Expressing a polynomial as a sum of squares

Question

I encountered a degree 4 polynomial in 8 variables f(a1,a2,a3,a4,b1,b2,b3,b4) that I suspect can be written as a sum of squares. While sostools in MATLAB would find such a sum of squares decomposition, I am wondering whether a similar package exists for Mathematica.

f= 2 a1^2 b1^2 + a2^2 b1^2 + a3^2 b1^2 + 2 a1 a2 b1 b2 + 
 2 a3 a4 b1 b2 + a1^2 b2^2 + 2 a2^2 b2^2 + a4^2 b2^2 + 
 2 a1 a3 b1 b3 + 2 a2 a4 b1 b3 - 4 a2 a3 b2 b3 + 4 a1 a4 b2 b3 + 
 a1^2 b3^2 + 2 a3^2 b3^2 + a4^2 b3^2 + 4 a2 a3 b1 b4 - 
 4 a1 a4 b1 b4 + 2 a1 a3 b2 b4 + 2 a2 a4 b2 b4 + 2 a1 a2 b3 b4 + 
 2 a3 a4 b3 b4 + a2^2 b4^2 + a3^2 b4^2 + 2 a4^2 b4^2;

Daniel Lichtblau · Answer

Here is a somewhat heuristic approach, that relies in this case on the SOS having integer coefficients. I will indicate an alteration that gives a numerical approximation in the general case.

Start with the polynomial under scrutiny.

ff = 2 a1^2 b1^2 + a2^2 b1^2 + a3^2 b1^2 + 2 a1 a2 b1 b2 + 
   2 a3 a4 b1 b2 + a1^2 b2^2 + 2 a2^2 b2^2 + a4^2 b2^2 + 
   2 a1 a3 b1 b3 + 2 a2 a4 b1 b3 - 4 a2 a3 b2 b3 + 4 a1 a4 b2 b3 + 
   a1^2 b3^2 + 2 a3^2 b3^2 + a4^2 b3^2 + 4 a2 a3 b1 b4 - 
   4 a1 a4 b1 b4 + 2 a1 a3 b2 b4 + 2 a2 a4 b2 b4 + 2 a1 a2 b3 b4 + 
   2 a3 a4 b3 b4 + a2^2 b4^2 + a3^2 b4^2 + 2 a4^2 b4^2;

Extract variables. It is homogeneous of degree 4 so we know we seek squares involving products of two (not necessarily distinct) variables.

allvars = Variables[ff]
quads = Union[Flatten[Outer[Times, allvars, allvars]]];
n = Length[quads];

Create a symbolic matrix for the bilinear form.

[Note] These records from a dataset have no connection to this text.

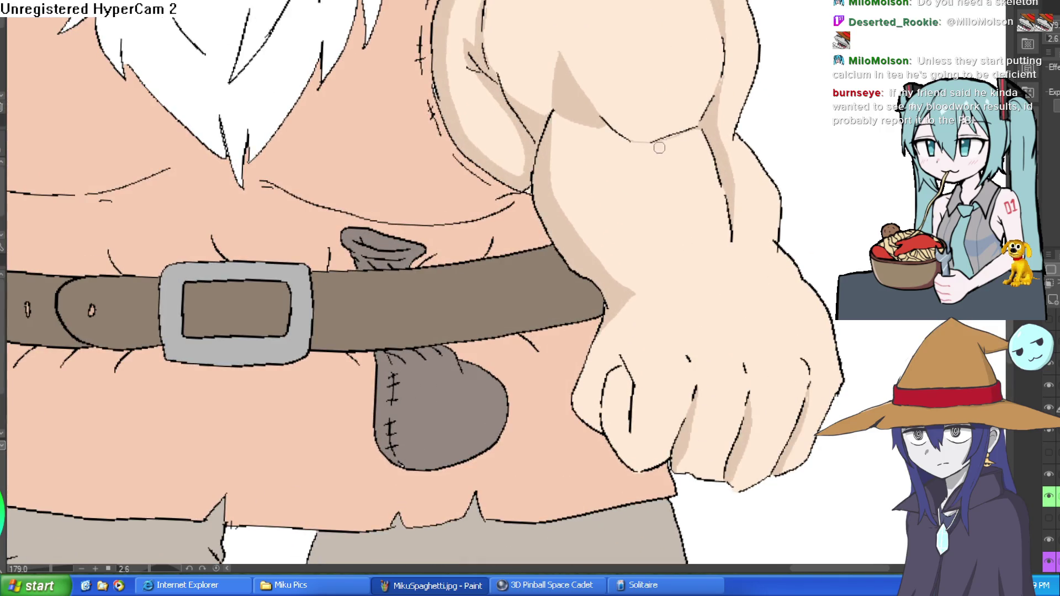
pyautogui.scroll(-3, 758, 74)
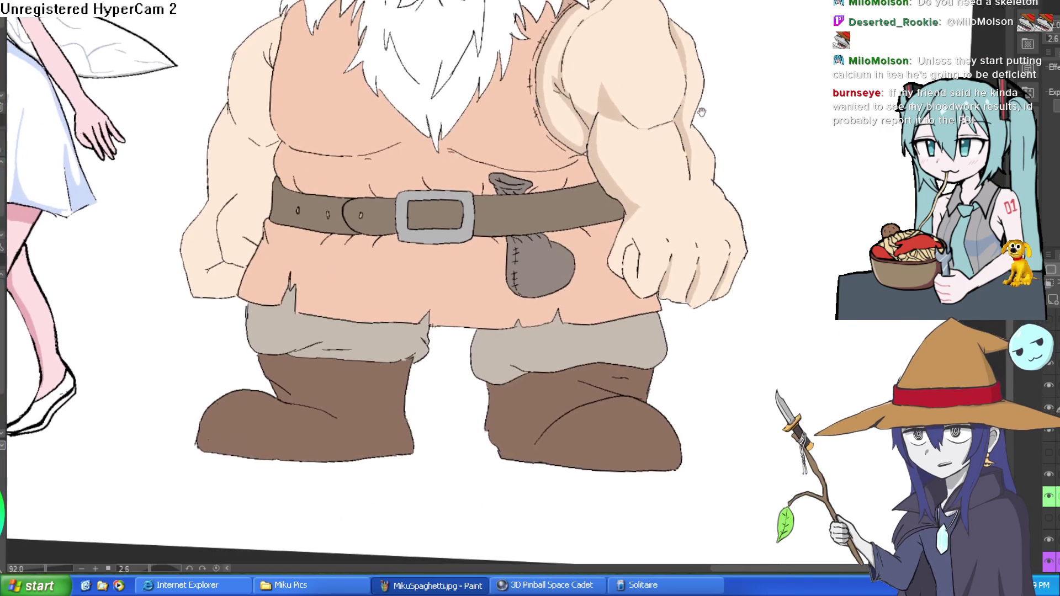
pyautogui.moveTo(718, 119)
pyautogui.mouseDown()
pyautogui.moveTo(659, 94)
pyautogui.moveTo(714, 203)
pyautogui.mouseUp()
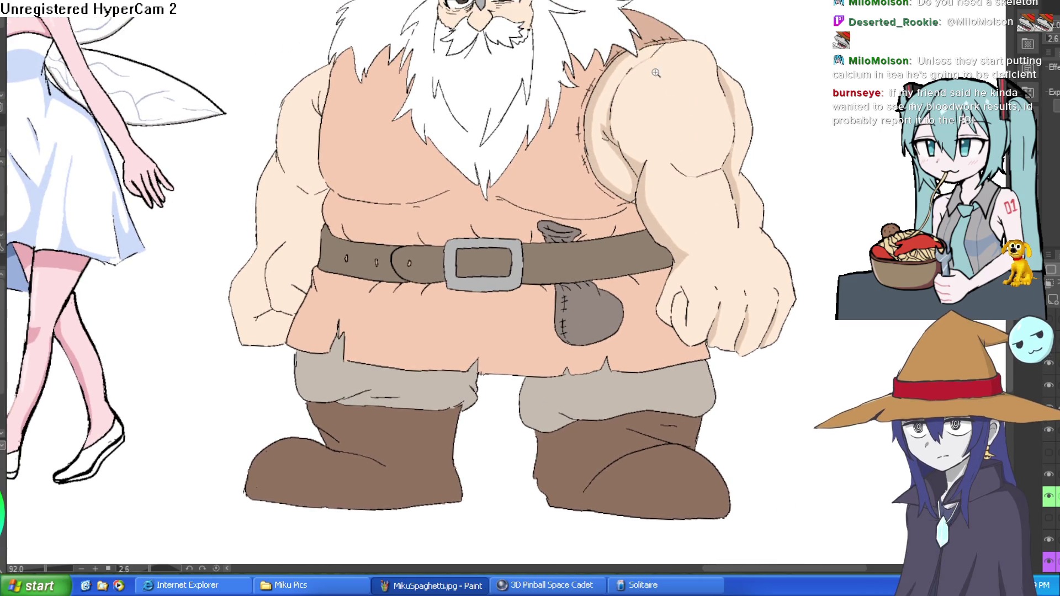
pyautogui.scroll(4, 661, 80)
pyautogui.moveTo(625, 90); pyautogui.dragTo(671, 34)
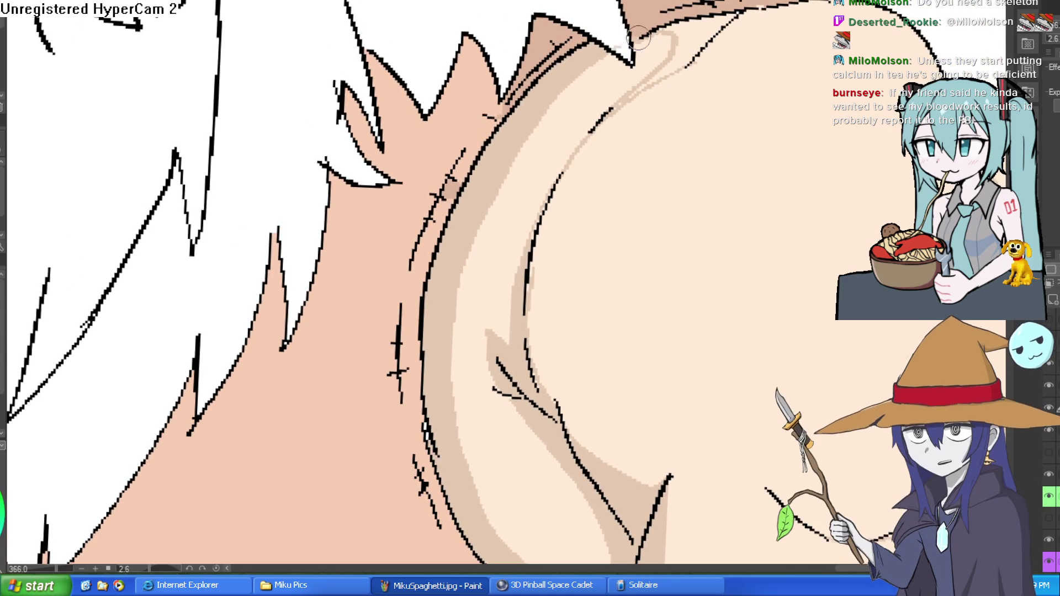
pyautogui.press('ctrl+z')
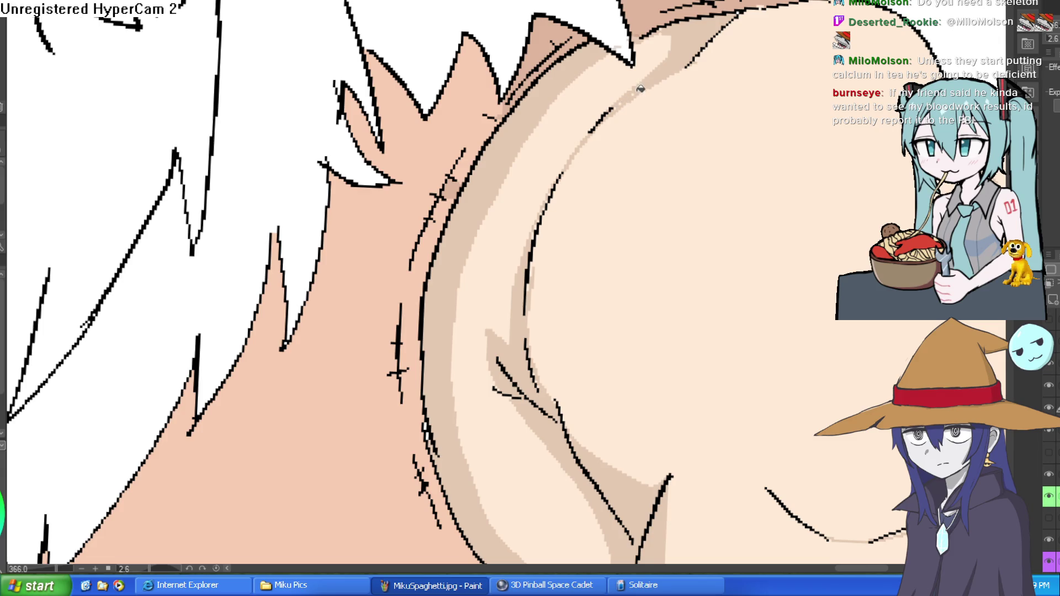
# Step: Zoom in close on the beard edge, patch the shading gap, and zoom back out
pyautogui.click(647, 84)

Use it to make a symbolic such form. Extract the terms, create a new variable for each one.

mat = Array[x, {n, n}] /. x[i_, j_] /; i < j :> x[j, i];
mvars = Flatten[mat];
qpoly = Expand[quads.mat.quads];
terms = Apply[List, ff] /. n_Integer*ab_ :> ab
tvars = Array[t, Length[terms]];

Now form the difference between this symbolic polynomial and the one of interest. Replace the terms by their new variables. We'll set all of those to zero to solve for the matrix variables.

reps = Thread[terms -> tvars];
diffpoly = qpoly - ff /. reps;

Now we separate out terms to get a linear system. The "constant" part is independent of terms of interest and we'll just set variables therein to zero. In general this might be a problem but it works fine for this example. We have that constant part, and the matrix variables within it, only because we included more quadratic monomials than we really needed.

linpolys = Normal[CoefficientArrays[diffpoly, tvars]];
unneeded = Cases[Variables[linpolys[[1]]], _x];
zrules = Thread[unneeded -> 0];
qpoly2 = Expand[quads.mat.quads] /. zrules;

Now use the zeroed variables to form a smaller set of equations.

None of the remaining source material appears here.